Texto del ejercicio >>
● ● ● ● ● ● ●

La cinta no evade toda clase de clichés y se regodea en el estilo ya anacrónico de la película de Carpenter y es por esto que falla en la forma, pero, producto de su tiempo (nunca mejor dicho, al ser ya la más taquillera de toda la “saga” Halloween) hace del personaje de Laurie casi una súper heroína, increíble, inmune a los golpes y caídas desde un segundo piso, a la par de su indestructible y sangriento enemigo, idea que amenaza con convertir la película en un filme políticamente correcto. ¿Qué estamos viendo, una cinta Slasher o una de violación y venganza al estilo de “Thriller: Una película cruel” (Bo Arne Vibenius, 1973)? ¿En qué momento Laurie Strode se convirtió en Sarah Connor? ¿Y por qué seguir a Allyson al bosque, sólo para que esta se encuentre con los maniquíes sobre los cuales su traumatizada abuela practica el tiro, y grite en medio de los árboles, y nada más, mientras Michael deambula en la casa? ¿Y el suspenso? La película no se decide por alguno de estos géneros y se vuelve un batiburrillo de argumentos mal mezclados y mal aprovechados en una coctelera agujereada.

● ● ● ● ● ● ●

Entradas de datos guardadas
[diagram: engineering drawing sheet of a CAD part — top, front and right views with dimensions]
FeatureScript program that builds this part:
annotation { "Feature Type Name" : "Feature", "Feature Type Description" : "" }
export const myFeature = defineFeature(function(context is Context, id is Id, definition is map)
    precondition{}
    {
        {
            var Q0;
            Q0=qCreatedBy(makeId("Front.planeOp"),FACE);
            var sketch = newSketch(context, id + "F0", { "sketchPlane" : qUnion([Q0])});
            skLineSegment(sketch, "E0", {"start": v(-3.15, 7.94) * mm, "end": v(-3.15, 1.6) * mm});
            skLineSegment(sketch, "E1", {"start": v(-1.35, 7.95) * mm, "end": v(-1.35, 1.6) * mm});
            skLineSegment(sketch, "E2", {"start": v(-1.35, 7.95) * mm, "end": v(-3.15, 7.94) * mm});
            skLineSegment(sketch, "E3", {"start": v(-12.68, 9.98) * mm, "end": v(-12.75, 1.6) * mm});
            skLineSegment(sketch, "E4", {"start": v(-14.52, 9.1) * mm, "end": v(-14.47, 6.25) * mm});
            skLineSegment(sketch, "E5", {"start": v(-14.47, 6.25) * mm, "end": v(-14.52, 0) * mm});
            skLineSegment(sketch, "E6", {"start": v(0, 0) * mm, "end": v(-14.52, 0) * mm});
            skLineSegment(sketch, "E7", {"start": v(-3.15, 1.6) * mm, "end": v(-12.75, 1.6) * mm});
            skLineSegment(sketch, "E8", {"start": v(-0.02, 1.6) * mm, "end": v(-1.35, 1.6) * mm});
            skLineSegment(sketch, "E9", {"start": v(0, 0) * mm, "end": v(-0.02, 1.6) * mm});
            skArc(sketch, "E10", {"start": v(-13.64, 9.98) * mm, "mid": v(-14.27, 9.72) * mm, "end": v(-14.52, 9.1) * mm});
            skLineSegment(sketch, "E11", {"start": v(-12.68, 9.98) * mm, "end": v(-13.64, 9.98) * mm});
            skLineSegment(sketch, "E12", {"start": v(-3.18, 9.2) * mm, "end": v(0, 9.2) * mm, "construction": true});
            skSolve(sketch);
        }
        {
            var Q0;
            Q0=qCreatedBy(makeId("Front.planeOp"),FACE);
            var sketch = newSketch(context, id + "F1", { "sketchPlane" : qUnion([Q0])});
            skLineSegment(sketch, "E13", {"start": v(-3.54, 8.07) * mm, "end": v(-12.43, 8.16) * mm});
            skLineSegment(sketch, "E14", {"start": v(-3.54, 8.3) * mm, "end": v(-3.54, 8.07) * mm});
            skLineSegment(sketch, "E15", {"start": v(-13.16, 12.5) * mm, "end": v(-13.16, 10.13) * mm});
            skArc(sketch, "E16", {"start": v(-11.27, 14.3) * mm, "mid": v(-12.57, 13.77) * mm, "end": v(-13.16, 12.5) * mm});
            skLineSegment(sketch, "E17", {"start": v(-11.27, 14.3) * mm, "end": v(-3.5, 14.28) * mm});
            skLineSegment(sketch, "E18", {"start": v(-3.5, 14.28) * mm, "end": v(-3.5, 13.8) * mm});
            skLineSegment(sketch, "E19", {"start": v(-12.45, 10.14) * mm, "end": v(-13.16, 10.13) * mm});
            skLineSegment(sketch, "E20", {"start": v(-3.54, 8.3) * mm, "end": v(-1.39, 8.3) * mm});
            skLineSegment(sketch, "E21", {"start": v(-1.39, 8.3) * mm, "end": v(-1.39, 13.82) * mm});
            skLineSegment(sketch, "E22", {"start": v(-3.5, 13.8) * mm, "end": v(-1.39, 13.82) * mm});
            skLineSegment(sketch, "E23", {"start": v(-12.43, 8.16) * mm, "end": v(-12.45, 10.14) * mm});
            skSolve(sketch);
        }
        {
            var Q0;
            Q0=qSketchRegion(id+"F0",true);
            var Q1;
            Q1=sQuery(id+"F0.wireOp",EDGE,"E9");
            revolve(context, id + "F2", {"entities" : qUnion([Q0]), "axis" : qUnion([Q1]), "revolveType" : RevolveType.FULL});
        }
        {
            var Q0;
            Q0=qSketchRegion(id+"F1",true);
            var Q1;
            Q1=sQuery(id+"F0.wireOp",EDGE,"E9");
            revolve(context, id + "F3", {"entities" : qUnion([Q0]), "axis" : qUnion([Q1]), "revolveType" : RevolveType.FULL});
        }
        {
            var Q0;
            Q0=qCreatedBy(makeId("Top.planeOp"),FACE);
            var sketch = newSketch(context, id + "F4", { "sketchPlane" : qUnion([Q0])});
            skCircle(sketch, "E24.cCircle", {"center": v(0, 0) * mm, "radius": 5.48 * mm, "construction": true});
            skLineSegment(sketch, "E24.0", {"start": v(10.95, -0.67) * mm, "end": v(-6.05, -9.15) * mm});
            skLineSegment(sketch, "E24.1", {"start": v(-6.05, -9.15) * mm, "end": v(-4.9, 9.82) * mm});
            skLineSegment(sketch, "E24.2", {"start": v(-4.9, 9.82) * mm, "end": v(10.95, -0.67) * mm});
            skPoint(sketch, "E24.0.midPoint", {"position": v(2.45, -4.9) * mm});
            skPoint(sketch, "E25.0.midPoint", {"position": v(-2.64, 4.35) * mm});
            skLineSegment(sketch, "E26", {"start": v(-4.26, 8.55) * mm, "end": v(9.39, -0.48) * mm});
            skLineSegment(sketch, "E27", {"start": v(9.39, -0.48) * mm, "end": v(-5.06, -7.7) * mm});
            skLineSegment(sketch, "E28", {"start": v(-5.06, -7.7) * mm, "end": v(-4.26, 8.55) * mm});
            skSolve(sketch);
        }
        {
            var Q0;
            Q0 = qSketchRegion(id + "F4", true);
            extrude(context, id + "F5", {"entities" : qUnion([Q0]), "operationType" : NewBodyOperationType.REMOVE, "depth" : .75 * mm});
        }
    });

● ● ● ● ● ● ●

Enumere todos los personajes que la reseña menciona por su nombre.

- Laurie Strode
- Sarah Connor
- Allyson
- Michael